Disk power management

Notes published the
Notes updated the
13 - 16 minutes to read, 3154 words

No power consumption has been systematically measured, but on an IDLE system, the battery definitively lasts longer, and especially older drives make much less noise.

Ideally, a machine would consume energy, only when it is doing something that helps me to get my work done. In practice, many programs are running in the background all the time, and most of those are not relevant to what I am doing.

This is a quick list of settings for GNU/Linux systems relative to disk drives.

Last access time

POSIX mandates that every access to the filesystem is recorded to the filesystem itself. Thus every read operation turns into a write operation.

This is not only a performance nightmare but also problematic on filesystems that provide a snapshot, copy-on-write, and/or rollback functionality, like the btrfs filesystem.

There are currently 4 options

  • be strictly POSIX-compliant, and update the atime field every time

  • use relatime, with this option, introduced in the Linux 2.6 kernel series, the access time is updated only if the modified time (or change status time) is never than the current access time, or if the access time is older than a configurable predefined interval

  • Use nodiratime to disable updating the access time for directories only, there are no known applications that would be affected by this change

  • Use noatime and never update the access time value. Some programs ( for example mbox, popcon and tmpreaper) might break

Warning ⚠️
One often-cited example is mutt/mbox, even if in the meantime both mutt and neomutt have the necessary logic for working even if the filesystem is mounted with noatime.

During 2007, the Linux Kernel discussed if changing the default values is a good idea, I believe the status quo, for most distributions, is to use relatime.

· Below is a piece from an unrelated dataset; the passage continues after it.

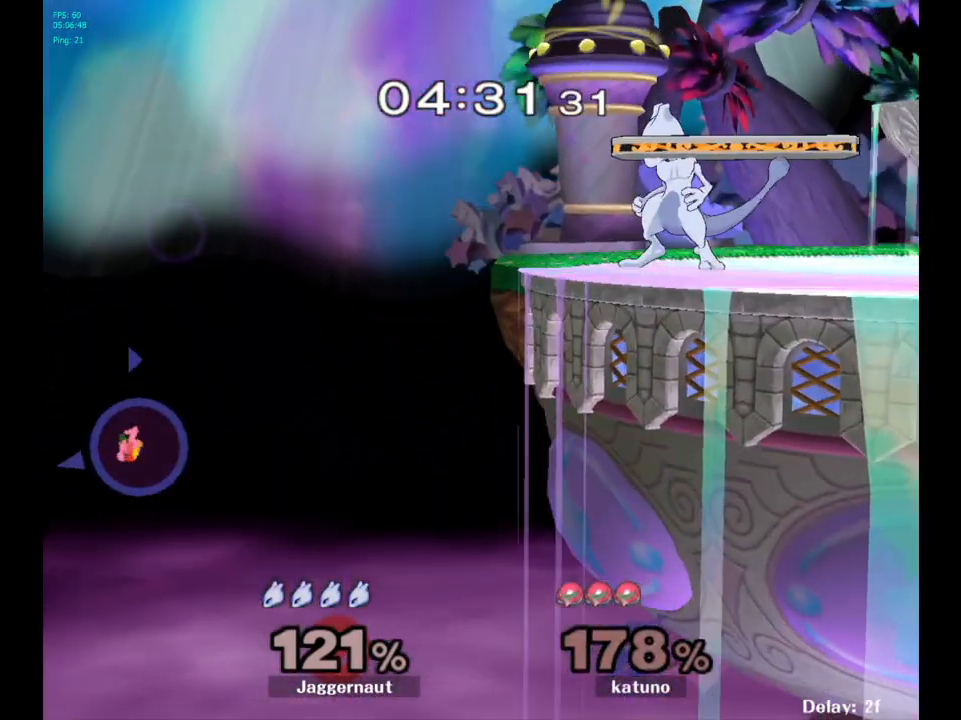
{"buttons": [], "left_stick": "left", "right_stick": "center", "events": [[100, "left_stick", "left"], [267, "left_stick", "center"], [450, "left_stick", "left"]]}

If one wants to hurt himself, it can use norelatime to be strictly POSIX compliant.

Especially on older drives (SSDs in particular) it is recommended to use noatime, as it significantly reduces consumption and increases performance.

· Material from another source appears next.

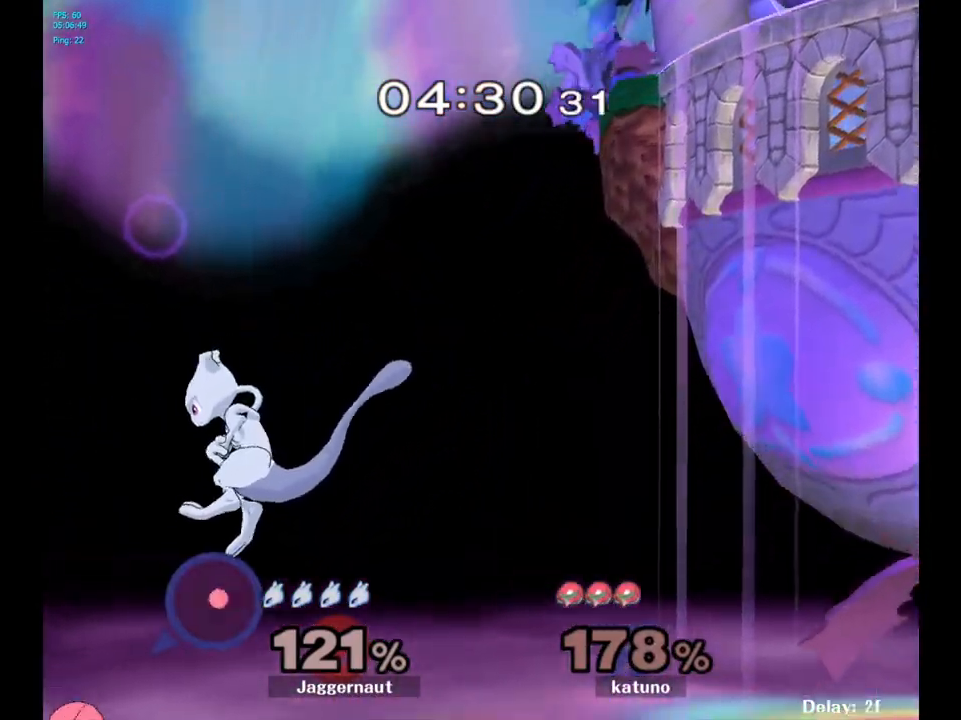
{"buttons": [], "left_stick": "right", "right_stick": "center", "events": [[133, "Y", "down"], [367, "left_stick", "right"], [400, "Y", "up"]]}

Using noatime for drives mounted through /etc/fstab is easy. In most cases, it is probably sufficient to add noatime to all or most entries in /etc/fstab. For example, the entry for / with noatime might look like

# <file system>                            <mount point>  <type>  <options>                 <dump>  <pass>
UUID=ac6b52c8-8125-46c6-9611-38910b3e3612  /              ext4    defaults,noatime,discard  0       1

External drives are mounted dynamically; it is possible to cat /proc/mounts to see how all filesystems are mounted.

In my case, external drives are mounted with relatime:

/dev/sdc1 /media/fekir/back fuseblk rw,nosuid,nodev,relatime,user_id=0,group_id=0,default_permissions,allow_other,blksize=4096 0 0

The syntax is the same used by fstab, and it is clear that contrary to the drives registered in /etc/fstab, external drives are using relatime.

For testing purposes, it is possible to use mount -o remount, even for dynamically loaded drives

sudo mount -o remount,nodiratime /media/fekir/usb1

but after seeing that everything works as expected even with external drives, how to use noatime by default even on those?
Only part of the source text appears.